Unleashing innovation to advance American Energy.

What do the power grid, artificial intelligence (AI), fusion energy, and Secretary of Energy Chris Wright all have in common? If you are a user of electricity from the public power grid in the U.S., there is actually quite a lot! According to Secretary Wright’s first secretarial order, the Energy Department’s primary mission is to “promote energy abundance, demonstrate leadership in scientific and technological innovation, steward and strengthen our weapons stockpiles, and meet Cold War legacy waste clean-up commitments.”

One of the ways that Secretary Wright has identified to do this is to “unleash American energy innovation”. For the Trump Energy Department, achieving this revolves around three initiatives:

  1. Improving our supply chain security and manufacturing competitiveness.
  2. Using existing dispatchable energy sources (fossil fuels, nuclear, geothermal, and hydropower) to increase energy availability while decreasing costs.
  3. Investing DoE research and development funds in areas promising true technological breakthroughs, such as high-performance computing, quantum computing, AI, and fusion energy. It is the last of these three initiatives that is most interesting from our perspective.

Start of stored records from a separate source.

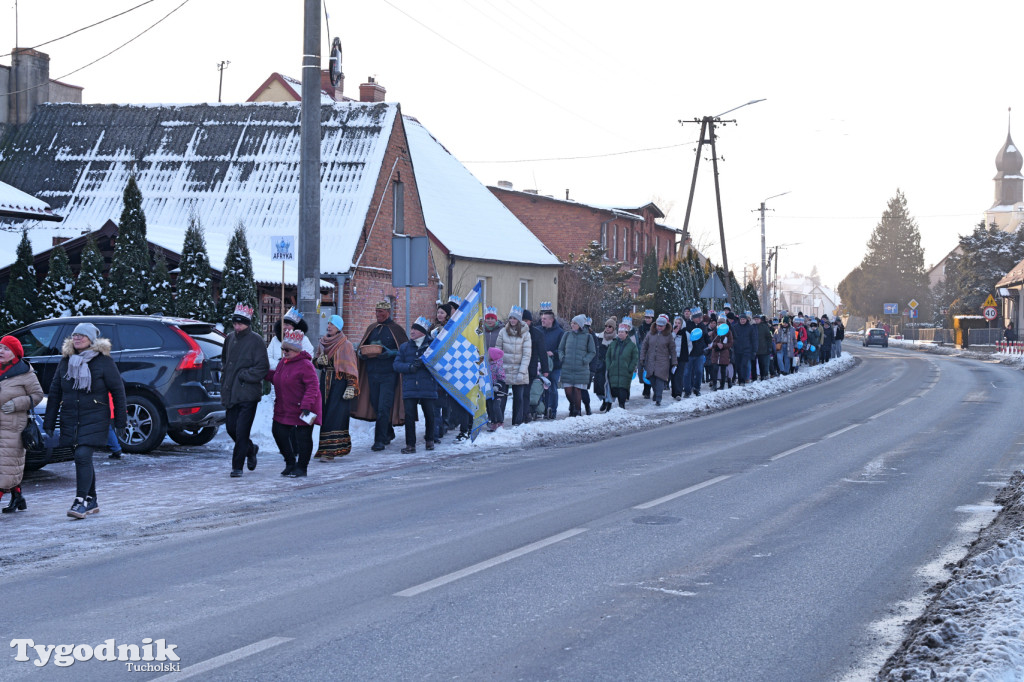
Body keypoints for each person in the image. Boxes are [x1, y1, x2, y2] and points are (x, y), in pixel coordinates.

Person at [43, 323, 127, 519]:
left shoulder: (103, 361)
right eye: (75, 335)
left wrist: (121, 422)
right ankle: (92, 499)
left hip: (95, 417)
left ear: (91, 339)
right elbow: (55, 392)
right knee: (82, 459)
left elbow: (118, 391)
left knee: (82, 455)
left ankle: (79, 501)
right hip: (70, 418)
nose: (77, 338)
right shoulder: (65, 361)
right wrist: (49, 422)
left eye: (82, 335)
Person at [221, 303, 270, 478]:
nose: (237, 327)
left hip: (248, 393)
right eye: (235, 323)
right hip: (231, 391)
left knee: (242, 431)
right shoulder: (229, 339)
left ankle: (237, 467)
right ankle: (251, 449)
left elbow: (263, 367)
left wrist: (244, 376)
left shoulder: (256, 341)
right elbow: (225, 362)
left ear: (247, 323)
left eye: (240, 324)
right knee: (231, 429)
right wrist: (225, 381)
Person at [354, 300, 408, 451]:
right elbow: (362, 346)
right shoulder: (372, 328)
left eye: (381, 312)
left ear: (388, 313)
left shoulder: (396, 329)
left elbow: (405, 350)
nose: (378, 314)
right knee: (376, 404)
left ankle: (379, 440)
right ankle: (388, 432)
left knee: (384, 406)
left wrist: (391, 353)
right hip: (372, 373)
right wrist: (361, 354)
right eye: (376, 311)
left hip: (389, 374)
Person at [267, 329, 322, 477]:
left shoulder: (305, 364)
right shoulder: (283, 363)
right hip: (286, 405)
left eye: (288, 350)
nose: (284, 352)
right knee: (278, 431)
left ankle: (302, 467)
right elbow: (277, 377)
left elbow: (313, 386)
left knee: (303, 437)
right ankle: (290, 462)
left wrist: (306, 405)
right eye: (283, 349)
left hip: (305, 407)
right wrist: (264, 373)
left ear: (297, 350)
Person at [0, 336, 44, 514]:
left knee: (6, 464)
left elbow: (37, 395)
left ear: (15, 353)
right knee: (8, 465)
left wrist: (16, 403)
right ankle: (17, 496)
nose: (1, 351)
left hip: (12, 426)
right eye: (0, 347)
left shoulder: (25, 373)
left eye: (6, 349)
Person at [314, 315, 358, 461]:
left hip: (339, 384)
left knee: (335, 416)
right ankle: (324, 449)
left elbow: (351, 367)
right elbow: (315, 362)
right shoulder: (323, 343)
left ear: (338, 327)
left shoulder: (346, 345)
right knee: (325, 414)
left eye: (332, 324)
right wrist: (319, 361)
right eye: (328, 323)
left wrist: (351, 385)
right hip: (325, 382)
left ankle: (330, 451)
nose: (329, 326)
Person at [393, 316, 436, 454]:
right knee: (409, 416)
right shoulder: (405, 347)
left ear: (423, 332)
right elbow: (396, 365)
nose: (412, 331)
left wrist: (426, 365)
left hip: (427, 386)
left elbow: (439, 365)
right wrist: (410, 367)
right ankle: (410, 445)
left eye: (415, 329)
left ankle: (430, 440)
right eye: (411, 329)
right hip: (410, 386)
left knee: (430, 414)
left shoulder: (432, 346)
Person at [496, 306, 532, 426]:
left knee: (519, 398)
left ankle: (517, 422)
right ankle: (499, 421)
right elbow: (498, 351)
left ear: (519, 320)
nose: (512, 320)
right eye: (510, 318)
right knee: (501, 397)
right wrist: (498, 368)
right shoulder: (503, 332)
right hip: (504, 369)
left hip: (519, 369)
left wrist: (522, 372)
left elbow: (526, 355)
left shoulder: (526, 334)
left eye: (514, 318)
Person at [557, 314, 596, 417]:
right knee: (568, 391)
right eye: (572, 323)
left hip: (581, 368)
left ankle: (577, 411)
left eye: (575, 323)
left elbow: (592, 352)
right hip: (567, 367)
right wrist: (562, 357)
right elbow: (560, 349)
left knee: (578, 390)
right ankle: (573, 404)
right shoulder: (567, 335)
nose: (572, 325)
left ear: (580, 325)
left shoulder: (588, 337)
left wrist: (585, 360)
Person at [638, 314, 676, 406]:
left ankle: (658, 398)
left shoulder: (669, 336)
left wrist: (674, 362)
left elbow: (672, 350)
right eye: (658, 325)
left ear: (665, 326)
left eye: (661, 326)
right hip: (651, 360)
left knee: (660, 380)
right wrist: (642, 358)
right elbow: (644, 346)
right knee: (652, 379)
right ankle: (656, 393)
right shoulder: (650, 334)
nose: (659, 327)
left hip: (663, 362)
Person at [521, 309, 549, 423]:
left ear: (530, 321)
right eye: (522, 320)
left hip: (531, 366)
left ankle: (525, 414)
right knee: (519, 393)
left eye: (526, 320)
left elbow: (542, 353)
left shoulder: (537, 334)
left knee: (526, 392)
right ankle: (520, 414)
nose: (524, 323)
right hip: (517, 366)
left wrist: (545, 369)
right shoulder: (515, 332)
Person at [605, 323, 639, 409]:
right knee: (612, 389)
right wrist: (609, 366)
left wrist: (630, 368)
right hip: (613, 371)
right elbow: (608, 356)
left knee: (622, 389)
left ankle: (621, 406)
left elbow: (635, 358)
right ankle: (608, 407)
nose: (620, 333)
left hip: (625, 371)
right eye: (619, 332)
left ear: (626, 333)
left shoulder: (632, 345)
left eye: (622, 332)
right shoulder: (613, 344)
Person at [539, 303, 564, 419]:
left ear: (551, 320)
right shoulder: (539, 330)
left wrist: (554, 353)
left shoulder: (560, 332)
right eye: (542, 318)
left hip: (555, 365)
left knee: (552, 386)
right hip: (542, 364)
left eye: (544, 318)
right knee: (541, 386)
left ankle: (552, 410)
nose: (542, 320)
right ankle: (543, 409)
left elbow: (563, 349)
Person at [684, 309, 708, 397]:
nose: (700, 319)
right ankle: (687, 391)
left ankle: (697, 388)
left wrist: (709, 343)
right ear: (693, 318)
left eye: (700, 317)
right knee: (687, 373)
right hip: (689, 353)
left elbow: (705, 336)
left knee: (699, 372)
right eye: (698, 317)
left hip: (699, 353)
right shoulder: (688, 325)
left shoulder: (702, 325)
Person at [596, 317, 617, 411]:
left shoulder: (617, 339)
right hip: (601, 364)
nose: (607, 328)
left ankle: (609, 403)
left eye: (610, 326)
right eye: (606, 326)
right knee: (601, 384)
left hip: (612, 365)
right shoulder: (599, 337)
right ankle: (604, 400)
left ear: (613, 328)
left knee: (610, 385)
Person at [709, 318, 734, 390]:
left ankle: (722, 385)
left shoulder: (728, 332)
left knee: (723, 370)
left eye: (722, 323)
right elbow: (711, 342)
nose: (720, 324)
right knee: (715, 369)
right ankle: (714, 385)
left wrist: (723, 345)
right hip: (715, 353)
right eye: (719, 323)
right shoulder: (715, 331)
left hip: (724, 353)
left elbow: (730, 343)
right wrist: (716, 344)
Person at [732, 311, 756, 385]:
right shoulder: (735, 327)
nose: (742, 321)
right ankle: (741, 380)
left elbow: (754, 339)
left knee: (744, 364)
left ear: (746, 320)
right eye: (741, 319)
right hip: (737, 349)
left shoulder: (750, 327)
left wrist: (754, 350)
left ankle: (743, 379)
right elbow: (732, 338)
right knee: (738, 366)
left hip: (747, 349)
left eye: (744, 319)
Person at [486, 347, 507, 430]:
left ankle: (500, 422)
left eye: (489, 354)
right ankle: (493, 422)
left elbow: (502, 378)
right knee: (490, 407)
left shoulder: (498, 366)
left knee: (496, 406)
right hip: (489, 389)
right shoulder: (487, 365)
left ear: (493, 356)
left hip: (498, 390)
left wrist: (497, 385)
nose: (487, 355)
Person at [637, 309, 655, 399]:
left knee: (650, 371)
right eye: (646, 318)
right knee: (642, 370)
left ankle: (648, 390)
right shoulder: (641, 328)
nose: (647, 319)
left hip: (652, 352)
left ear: (652, 318)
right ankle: (645, 387)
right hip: (643, 351)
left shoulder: (655, 328)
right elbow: (638, 339)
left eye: (649, 318)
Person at [753, 314, 774, 381]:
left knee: (762, 364)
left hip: (763, 348)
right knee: (754, 364)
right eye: (755, 319)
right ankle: (754, 377)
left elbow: (769, 337)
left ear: (760, 320)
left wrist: (769, 346)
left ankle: (763, 376)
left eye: (757, 319)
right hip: (753, 348)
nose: (756, 320)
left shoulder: (764, 327)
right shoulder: (752, 327)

The Connection Between AI, HPC, and Fusion Energy

Fusion energy, AI, and high-performance computing (HPC) have a uniquely synergistic relationship that mutually benefit each other. Modeling the magnetohydrodynamics of high-temperature, high-pressure plasmas is one of the most difficult computational challenges in physics, and it is critical to the design and optimization and commercialization of fusion energy. This is particularly true for identifying the conditions that can potentially cause instabilities in high-energy fusion fluids, such as turbulence and heat flow within a plasma. HPC and AI also helps to provide ways of avoiding, or “healing” of plasma flows. Finally, MHD modeling has also been found to be critical to predict the physics of fusion “support systems” such as thermal blankets, where the optimal capture of fusion energy into thermal energy (“heat”) is critical, as is avoiding the loss of that thermal energy within the thermal blanket structure.

At the same time, AI computation (even running on HPC clusters) is extremely demanding from an energy perspective. Utilizing AI and HPC to design better fusion systems can (ironically enough) provide the power that AI and HPC require to become more widespread and take on even greater computational problems. An early indicator of the scop of this problem can be seen in Virginia, where more than 25% of the state’s electricity is consumed by datacenters today. Furthermore, generative AI systems are expected to make this much worse, increasing 15%-20% per year through 2030, roughly doubling the power consumed by datacenters. It is not only the additional power draw of AI which is a problem; it is also the destabilizing effect that this draw (which can be very peaky) will have on a grid which is not made to handle such demand. Fusion could provide the extra power that datacenters require to fulfill AI’s demand for power.

AI Can Also Help Stabilize the Grid

As they say “every cloud has a silver lining”, and this is also true of AI and the electrical grid. There are several ways in which AI can “help” the grid:

  • Improving management of the power grid: Today the power grid at the state and regional level is managed by a number of independent system operators (ISOs), who “watch” grid demand every few seconds, and make corrections to supply. However, AI can do this much faster, and across multiple points on the grid. This can not only help improve the response to peaky demands, but also will help with the integration of renewable energy resources.
  • More effective maintenance of grid infrastructure: In addition to better managing grid supply vs demand, AI can also implement predictive maintenance strategies. Knowing that an infrastructure component is about to fail can help avoid larger grid failures.
  • Improved Cybersecurity for the Grid: For some time there have been significant concerns around the cybersecurity of the US power grid, amplified by the number of cyberattacks on various grid elements. Like other cybersecurity issues, AI has the potential to effectively tackle these issued.
  • Smart “Behind the Meter” Components for Enterprises: AI can also be used to improve the “private grids” used by large enterprises and manufacturing concerns, such as load balancers, reducing their cost and negative impact on the grid.

Conclusion: Can Chris Wright Make All of This Happen?

As Thomas Edison said, “Genius is one percent inspiration and 99% perspiration”, and this applies as much to executing energy strategies as it does to technological advancements. Making all of this happen across several technologies, while not foolproof, can certainly be helped along by the right investments with Department of Energy R&D funds.